Treeson’s water comes from a natural spring in Braulio Carrillo in Heredia. In the project’s initial phases, the bottles will be created in Costa Rica and shipped to the U.S.

In addition to being completely biodegradable, Treeson’s bottle is also designed to break down into clean energy. Each bottle comes with a mailing label attached. Once the bottle is empty, it collapses and can be returned by mail to Treeson’s factory where they use the recycled bottles to produce the energy to operate the factory.

“A lot of eco-products are more expensive and they don’t follow through,” Solle said. “We wanted to develop our own system that would empower people to know that by buying the product they are actually doing something.”

Taking accountability one step further, Treeson also promises to plant a tree in Costa Rica for each bottle of water they sell. Buyers can track their trees through the Treeson app, which shows the location and growth process of each tree planted. Solle has already planted 38,000 trees bordering Manuel Antonio National Park, on the central Pacific coast.
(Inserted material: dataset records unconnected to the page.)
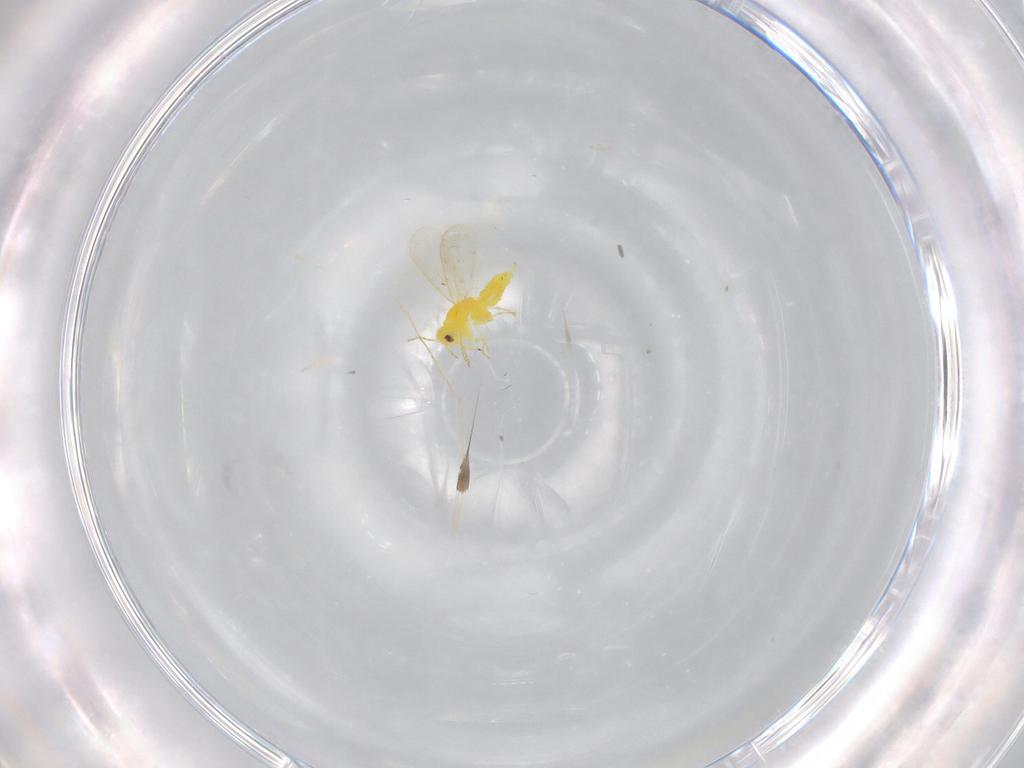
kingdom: Animalia
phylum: Arthropoda
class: Insecta
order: Hemiptera
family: Aleyrodidae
To fund the project, Treeson has launched a crowd funding campaign on Kickstarter, where the company hopes to raise $95,000. The money would go towards finishing the bottle molds and the first round of production. In the beginning, Treeson water will only be available through direct orders in the U.S., but Solle hopes to expand to retail stores in the months following their launch. The water will cost about $1 a bottle.

By September, Treeson should also be available in stores in Costa Rica, perhaps helpful to the 25,000 Heredians currently on water rationing. Expanding to Costa Rica, however, brings the added challenge of dealing with the country’s little-used mail system. To combat this problem, Solle is developing a program where people can return their used bottles to retailers.